Stemming results:  ['appl', 'octopus', 'categori', 'criteria', 'tomato', 'matric', 'hypothes', 'radii', 'alga', 'cacti']
Lemmatization results;  ['apple', 'octopus', 'category', 'criterion', 'tomato', 'matrix', 'hypothesis', 'radius', 'algae', 'cactus']


Compare the results produced above! The lemmatizer is more accurate when it comes to getting the root word of more complex plurals, however it is important to note that in the case of a large dataset, stemming comes in handy where performance is an issue. 

And that sums up the 3 techniques for text preprocessing in NLP! **Return back to the StackUp platform,** where we wrap up the quest and prepare the deliverables for submission. 

# Deliverables

In [32]:
sample = "Both stemming and lemmatization are techniques used in natural language processing to reduce words to their base form. Stemming involves removing suffixes and prefixes from words to create a stem, which may not always be a real word. In contrast, lemmatization involves reducing words to their base form, which is always a real word and takes into account the context and part of speech of the word. While stemming is generally faster, it may not always produce accurate results.
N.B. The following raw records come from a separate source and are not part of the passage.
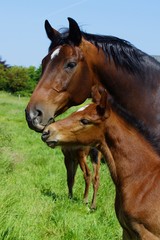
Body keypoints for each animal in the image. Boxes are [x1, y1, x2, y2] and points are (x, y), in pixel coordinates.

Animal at [41, 88, 160, 240]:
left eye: (85, 120)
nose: (46, 132)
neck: (143, 179)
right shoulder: (127, 231)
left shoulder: (148, 234)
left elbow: (71, 178)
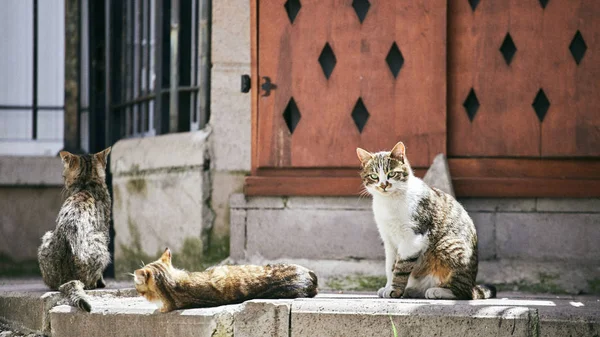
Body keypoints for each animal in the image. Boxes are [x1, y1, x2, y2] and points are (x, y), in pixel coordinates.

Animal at [37, 148, 112, 312]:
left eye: (63, 175)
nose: (64, 181)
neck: (87, 182)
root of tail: (69, 280)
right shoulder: (106, 230)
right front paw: (102, 282)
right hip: (100, 240)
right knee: (89, 282)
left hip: (47, 237)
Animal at [358, 140, 494, 298]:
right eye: (374, 176)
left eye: (391, 174)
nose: (383, 185)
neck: (389, 201)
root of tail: (472, 283)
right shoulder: (389, 239)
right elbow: (390, 266)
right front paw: (387, 287)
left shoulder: (413, 238)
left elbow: (401, 267)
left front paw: (394, 290)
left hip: (448, 244)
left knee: (464, 293)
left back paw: (438, 291)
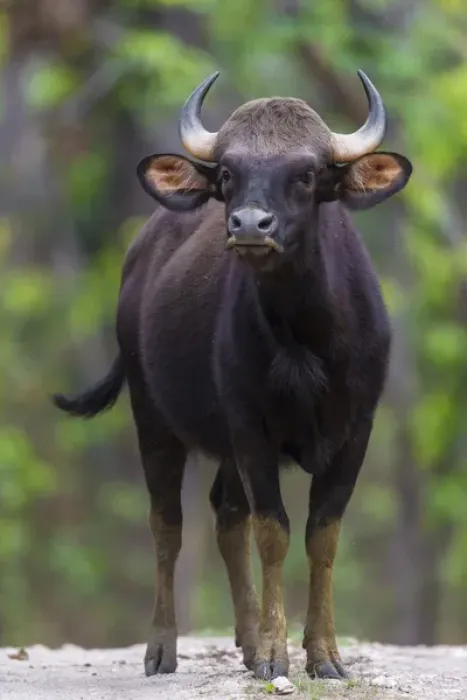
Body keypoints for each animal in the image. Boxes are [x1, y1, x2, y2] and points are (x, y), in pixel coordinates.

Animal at [54, 70, 412, 682]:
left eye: (308, 173)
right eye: (227, 172)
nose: (249, 224)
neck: (302, 341)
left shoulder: (356, 429)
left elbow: (323, 535)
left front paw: (323, 654)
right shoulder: (251, 428)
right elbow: (274, 530)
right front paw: (274, 653)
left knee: (225, 516)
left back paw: (244, 638)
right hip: (153, 417)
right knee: (168, 523)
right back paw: (163, 648)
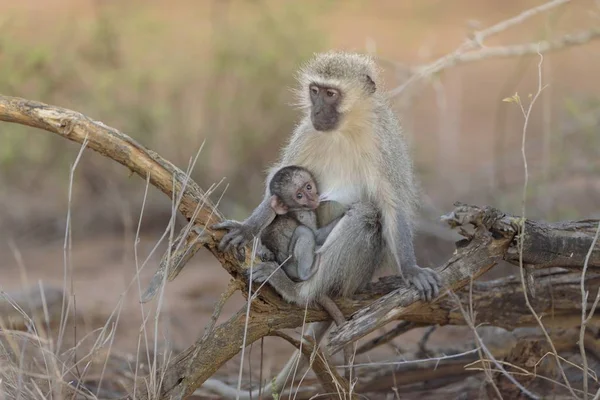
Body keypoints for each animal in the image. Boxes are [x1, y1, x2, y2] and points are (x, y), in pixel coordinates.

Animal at [209, 51, 442, 398]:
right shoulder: (307, 132)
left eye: (331, 94)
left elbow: (392, 204)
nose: (316, 110)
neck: (346, 128)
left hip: (356, 276)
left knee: (365, 216)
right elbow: (276, 191)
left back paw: (297, 291)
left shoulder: (383, 139)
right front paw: (248, 229)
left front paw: (411, 269)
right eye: (315, 91)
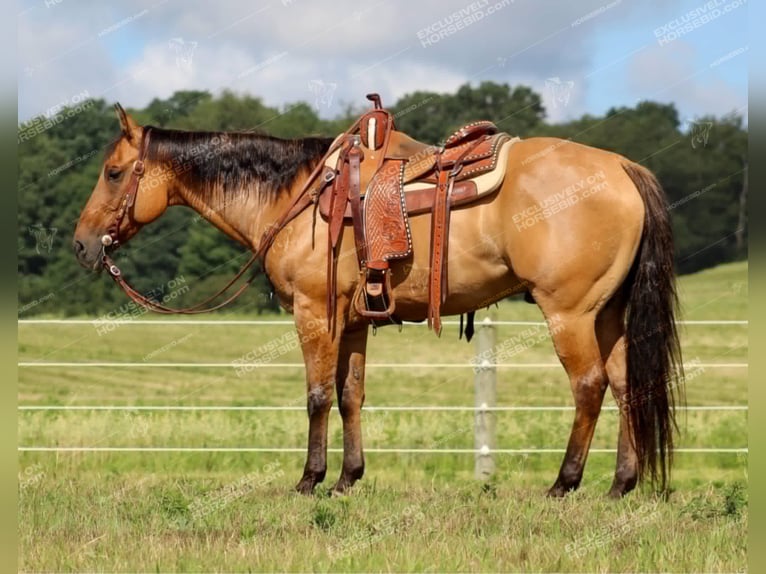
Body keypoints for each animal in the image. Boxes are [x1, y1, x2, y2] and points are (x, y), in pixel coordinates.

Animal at [72, 103, 684, 500]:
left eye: (114, 172)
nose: (81, 244)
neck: (296, 196)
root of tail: (622, 168)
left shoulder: (314, 312)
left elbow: (318, 395)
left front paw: (310, 480)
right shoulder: (353, 319)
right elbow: (350, 396)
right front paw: (348, 478)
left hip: (569, 313)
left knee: (590, 386)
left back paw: (564, 483)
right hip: (607, 314)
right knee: (627, 384)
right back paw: (620, 485)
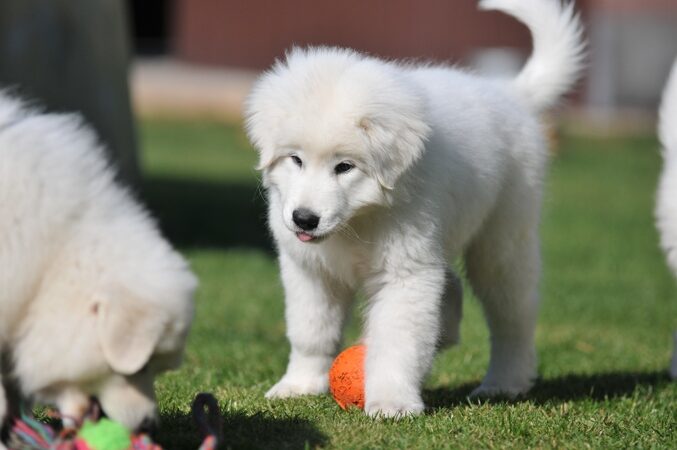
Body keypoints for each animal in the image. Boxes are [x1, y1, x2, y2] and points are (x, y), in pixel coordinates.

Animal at [246, 0, 584, 418]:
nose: (304, 219)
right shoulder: (310, 272)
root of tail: (508, 92)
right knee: (450, 286)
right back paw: (448, 333)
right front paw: (299, 385)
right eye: (296, 160)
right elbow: (311, 332)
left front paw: (392, 402)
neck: (359, 221)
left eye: (345, 167)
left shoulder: (405, 272)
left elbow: (397, 341)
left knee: (512, 317)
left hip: (502, 240)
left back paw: (504, 382)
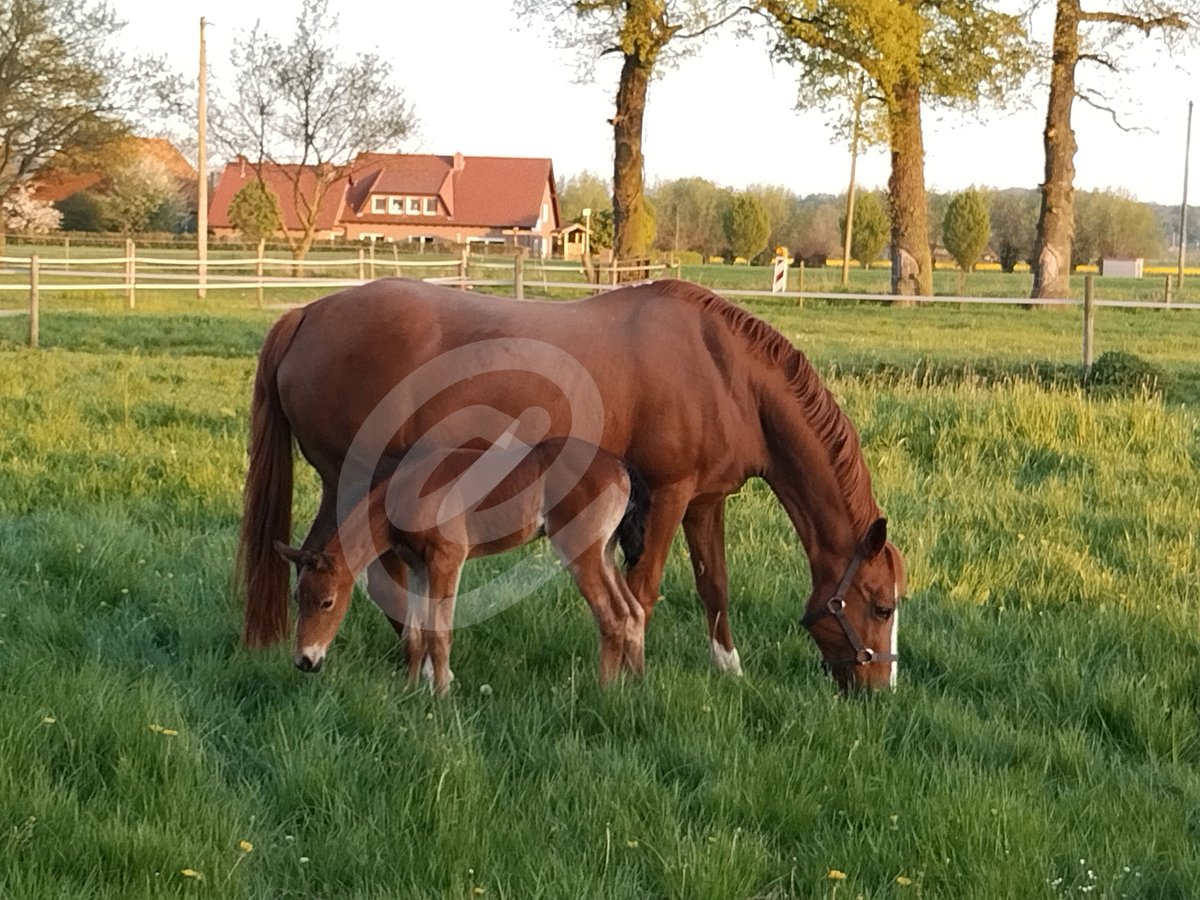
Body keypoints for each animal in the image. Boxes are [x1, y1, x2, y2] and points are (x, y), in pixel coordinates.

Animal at [274, 441, 648, 696]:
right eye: (296, 597)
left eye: (327, 602)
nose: (305, 661)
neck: (406, 492)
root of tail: (621, 467)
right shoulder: (417, 567)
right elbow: (414, 634)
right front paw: (408, 690)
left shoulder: (447, 560)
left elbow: (438, 634)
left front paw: (441, 697)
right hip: (605, 553)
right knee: (634, 611)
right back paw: (635, 685)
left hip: (580, 552)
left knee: (612, 616)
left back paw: (605, 690)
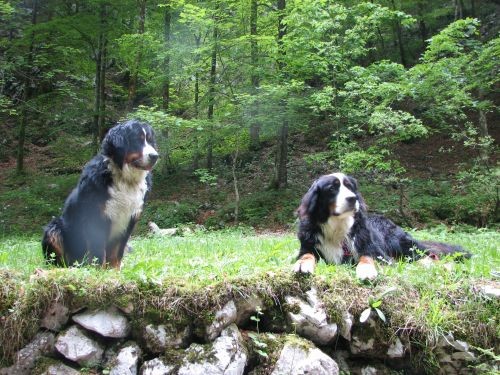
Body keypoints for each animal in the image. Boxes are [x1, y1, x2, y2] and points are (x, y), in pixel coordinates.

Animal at [42, 119, 158, 268]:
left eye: (149, 140)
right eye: (137, 140)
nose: (155, 156)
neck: (125, 180)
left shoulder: (130, 219)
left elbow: (117, 253)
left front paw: (115, 270)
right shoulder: (96, 218)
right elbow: (98, 251)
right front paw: (99, 270)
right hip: (54, 228)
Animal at [292, 173, 468, 280]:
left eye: (350, 187)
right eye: (332, 189)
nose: (353, 198)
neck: (338, 228)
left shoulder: (374, 250)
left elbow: (367, 257)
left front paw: (366, 270)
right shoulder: (308, 246)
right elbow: (306, 255)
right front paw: (302, 265)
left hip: (398, 242)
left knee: (429, 255)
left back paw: (447, 266)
Lemmatization is slower but more accurate and is often preferred for applications that require high precision."
sentence_token = sent_tokenize(sample)
words_token = word_tokenize(sample)
stopwords_removed = [i for i in words_token if i not in stopwords]
sample_stem = [stemmer.stem(token) for token in stopwords_removed]
sample_lemma = [lemma.lemmatize(token) for token in stopwords_removed]

In [33]:
print(sample, "\n")
print(sentence_token,"\n")
print(words_token, "\n")
print(stopwords_removed, "\n")
print("Stemming results: ", sample_stem,"\n")
print("Lemmatization results; ", sample_lemma,"\n")

Both stemming and lemmatization are techniques used in natural language processing to reduce words to their base form. Stemming involves removing suffixes and prefixes from words to create a stem, which may not always be a real word. In contrast, lemmatization involves reducing words to their base form, which is always a real word and takes into account the context and part of speech of the word. While stemming is generally faster, it may not always produce accurate results. Lemmatization is slower but more accurate and is often preferred for applications that require high precision. 

['Both stemming and lemmatization are techniques used in natural language processing to reduce words to their base form.', 'Stemming involves removing suffixes and prefixes from words to create a stem, which may not always be a real word.', 'In contrast, lemmatization involves reducing words to their base form, which is always a real word and takes into account the context and part of speech of the word.